La procédure d’urgence prévue dans la loi sur le renseignement a été modifiée par l’Assemblée nationale mardi soir. Comme le souhaitait le gouvernement, la procédure ne sera pas appliquée aux domiciles des magistrats, avocats, parlementaires et journalistes.

(La procédure d'urgence a été modifiée à l'Assemblée sur initiative du gouvernement © Maxppp)

Objectif : protéger les sources. Dans la nuit de mardi à mercredi, sur initiative du gouvernement, l’Assemblée nationale a modifié la procédure d’urgence prévue dans la loi sur le renseignement. La procédure d’urgence permet de mettre en place une surveillance sans avis préalable de la Commission nationale de contrôle (CNCTR). Mais les députés ont voté une nuance : la procédure ne pourra pas s’appliquer chez les magistrats, avocat, parlementaires et journalistes.
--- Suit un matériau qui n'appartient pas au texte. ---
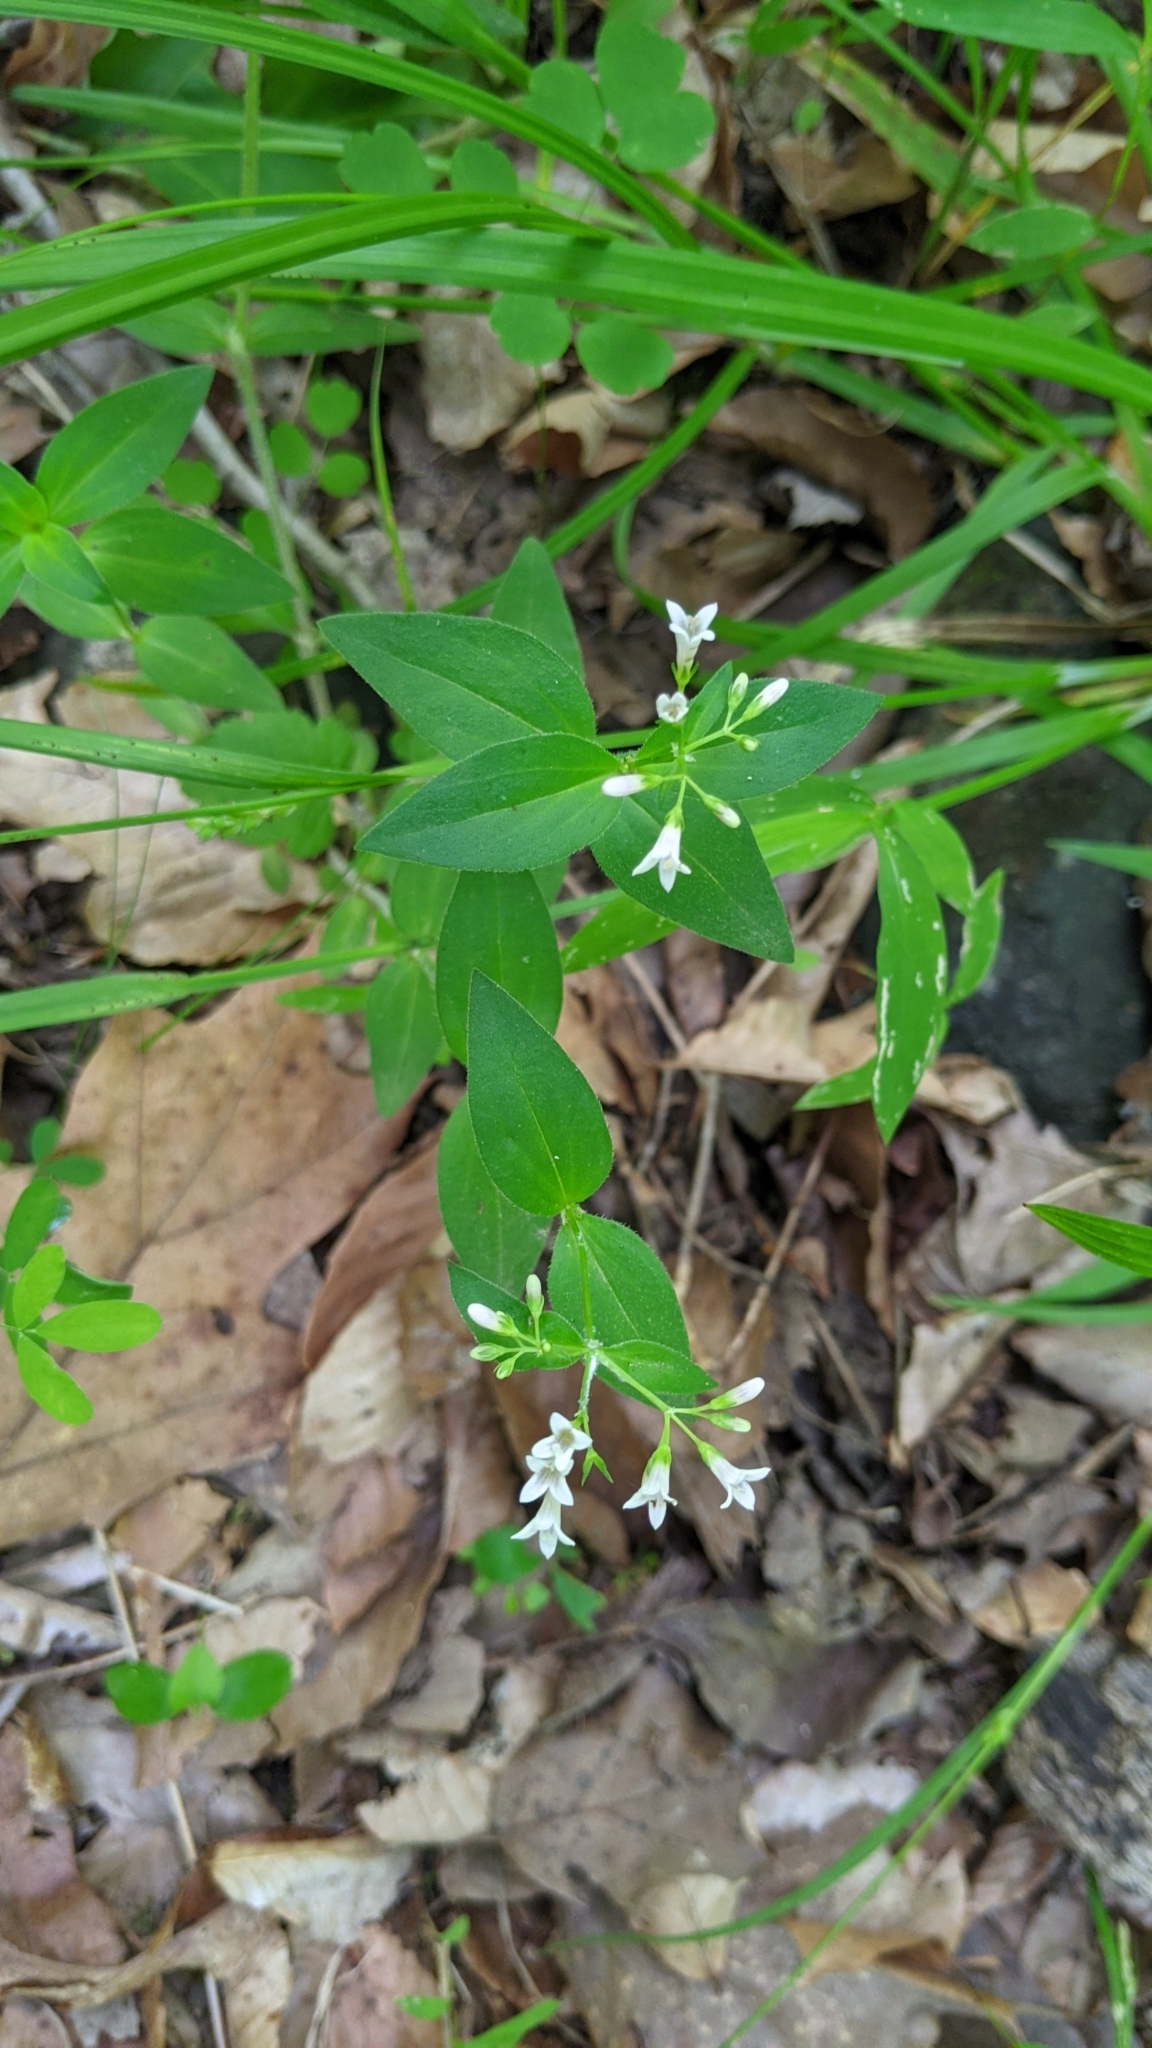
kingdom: Plantae
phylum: Tracheophyta
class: Magnoliopsida
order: Gentianales
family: Rubiaceae
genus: Houstonia
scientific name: Houstonia purpurea
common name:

Pour la ministre de la Justice, Christiane Taubira, l'objectif est de "protéger les professions qui ont besoin de la protection du secret des sources mais aussi du secret de l'enquête, de l'instruction et du délibéré ". Cette modification réponde selon elle "aux interrogations sur lesquelles le gouvernement avait déjà apporté des assurances en commission ".

 

En commission, les députés avaient prévu un régime "d’urgence absolue", qui permettait d’engager une surveillance sans l’avis de la CNCTR et du Premier ministre (consultés après coup), et une "urgence opérationnelle" liée à un risque imminent. "Un tel régime d'urgence crée une confusion ", selon l'amendement défendu mardi par le ministre de l'Intérieur. "Le gouvernement considère que seule l'urgence opérationnelle doit permettre à un chef de service d'autoriser directement la mesure de surveillance, sans recourir ni à l'avis de la CNCTR, ni à l'autorisation du Premier ministre ".